■ **RAW DATA**
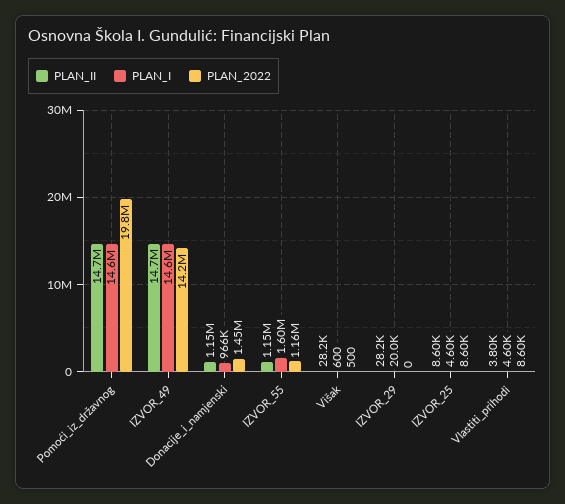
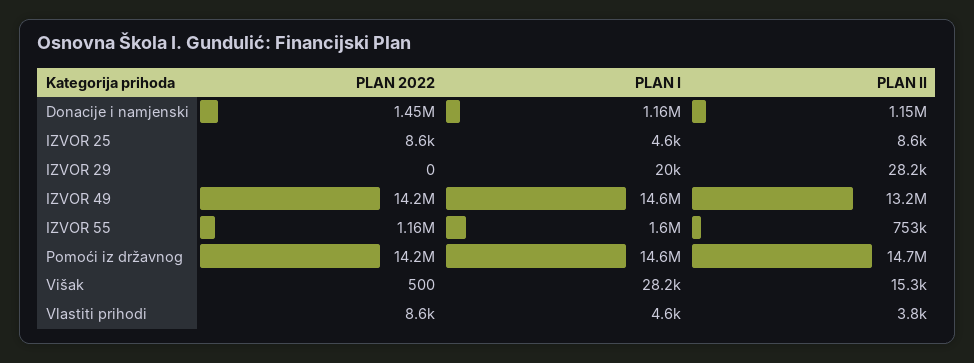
  {
    "PLAN_II": {
      "Pomoći_iz_državnog": 14700000,
-     "IZVOR_49": 14700000,
+     "IZVOR_49": 13200000,
      "Donacije_i_namjenski": 1150000,
-     "IZVOR_55": 1150000,
+     "IZVOR_55": 753000,
-     "Višak": 28200,
+     "Višak": 15300,
      "IZVOR_29": 28200,
      "IZVOR_25": 8600,
      "Vlastiti_prihodi": 3800
    },
    "PLAN_I": {
      "Pomoći_iz_državnog": 14600000,
      "IZVOR_49": 14600000,
-     "Donacije_i_namjenski": 966000,
+     "Donacije_i_namjenski": 1160000,
      "IZVOR_55": 1600000,
-     "Višak": 600,
+     "Višak": 28200,
      "IZVOR_29": 20000,
      "IZVOR_25": 4600,
      "Vlastiti_prihodi": 4600
    },
    "PLAN_2022": {
-     "Pomoći_iz_državnog": 19800000,
+     "Pomoći_iz_državnog": 14200000,
      "IZVOR_49": 14200000,
      "Donacije_i_namjenski": 1450000,
      "IZVOR_55": 1160000,
      "Višak": 500,
      "IZVOR_29": 0,
      "IZVOR_25": 8600,
      "Vlastiti_prihodi": 8600
    }
  }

■ **YOUR ASSIGNMENT**
If an entry contains a picture, skip the picture and reproduce everything else exactly.

■ **ANSWER BELOW**
  {
    "PLAN_II": {
      "Pomoći_iz_državnog": 14700000,
-     "IZVOR_49": 14700000,
+     "IZVOR_49": 13200000,
      "Donacije_i_namjenski": 1150000,
-     "IZVOR_55": 1150000,
+     "IZVOR_55": 753000,
-     "Višak": 28200,
+     "Višak": 15300,
      "IZVOR_29": 28200,
      "IZVOR_25": 8600,
      "Vlastiti_prihodi": 3800
    },
    "PLAN_I": {
      "Pomoći_iz_državnog": 14600000,
      "IZVOR_49": 14600000,
-     "Donacije_i_namjenski": 966000,
+     "Donacije_i_namjenski": 1160000,
      "IZVOR_55": 1600000,
-     "Višak": 600,
+     "Višak": 28200,
      "IZVOR_29": 20000,
      "IZVOR_25": 4600,
      "Vlastiti_prihodi": 4600
    },
    "PLAN_2022": {
-     "Pomoći_iz_državnog": 19800000,
+     "Pomoći_iz_državnog": 14200000,
      "IZVOR_49": 14200000,
      "Donacije_i_namjenski": 1450000,
      "IZVOR_55": 1160000,
      "Višak": 500,
      "IZVOR_29": 0,
      "IZVOR_25": 8600,
      "Vlastiti_prihodi": 8600
    }
  }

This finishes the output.